“However do you manage it all?” Honora asked one evening when Kate had been telling a tale of psychically sinister import. “How can you bring yourself to talk over such terrible and revolting subjects as you have to, before strange men in open court?”
“A nice old man asked me that very question to-day as I was coming out of the courtroom,” said Kate. “He said he didn’t like to see young women doing such work as I was doing. ‘Who will do it, then?’ I asked. ’The men,’ said he. ‘Do you think we can leave it to them?’ I asked. ’Perhaps not,’ he admitted. ‘But at least it could be left to older women.’ ’They haven’t the strength for it,’ I told him, and then I gave him a notion of the number of miles I had ridden the day before in the street-car-it was nearly sixty, I believe. ‘Are you sure it’s worth it?’ he asked. He had been listening to the complaint I was making against a young man who has, to my knowledge, completely destroyed the self-respect of five girls—and I’ve known him but a short time. You can make an estimate of the probable number of crimes of his if it amuses you. ’Don’t you think it’s worth while if that man is shut up where he can’t do any more mischief?’ I asked him. Of course he thought it was; but he was still shaking his head over me when I left him. He still thought I ought to be at home making tidies. I can’t imagine that it ever occurred to him that I was a disinterested economist in trying to save myself from waste.”
She laughed lightly in spite of her serious words.
“Anyway,” she said, “I find this kind of life too amusing to resign. One of the settlement workers was complaining to me this morning about the inherent lack of morals among some of our children. It appears that the Harrigans—there are seven of them—commandeered some old clothes that had been sent in for charitable distribution. They poked around in the trunks when no one was watching and helped themselves to what they wanted. The next day they came to a party at the Settlement House togged up in their plunder. My friend reproved them, but they seemed to be impervious to her moral comments, so she went to the mother. ‘Faith,’ said Mrs. Harrigan, ’I tould them not to be bringing home trash like that. “It ain’t worth carryin’ away,” says I to them.’”

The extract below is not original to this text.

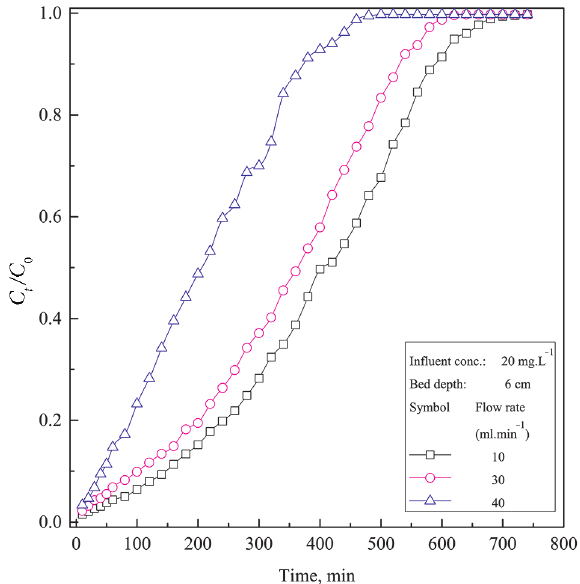
Figure 5. The effect of the flow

About this time Kate was invited to become a resident of Hull House. She was touched and complimented, but, with a loyalty for which there was, perhaps, no demand, she remained faithful to her friends at the Caravansary. She was loath to take up her residence with a group which would have too much community of interest. The ladies at Mrs. Dennison’s offered variety. Life was dramatizing itself for her there. In Honora and Marna and Mrs. Barsaloux and those quiet yet intelligent gentlewomen, Mrs. Goodrich and Mrs. Applegate, in the very servants whose pert individualism distressed the mid-Victorian Mrs. Dennison, Kate saw working those mysterious world forces concerning which she was so curious. The frequent futility of Nature’s effort to throw to the top this hitherto unutilized feminine force was no less absorbing than the success which sometimes attended the impulsion. To the general and widespread convulsion, the observer could no more be oblivious than to an earthquake or a tidal wave.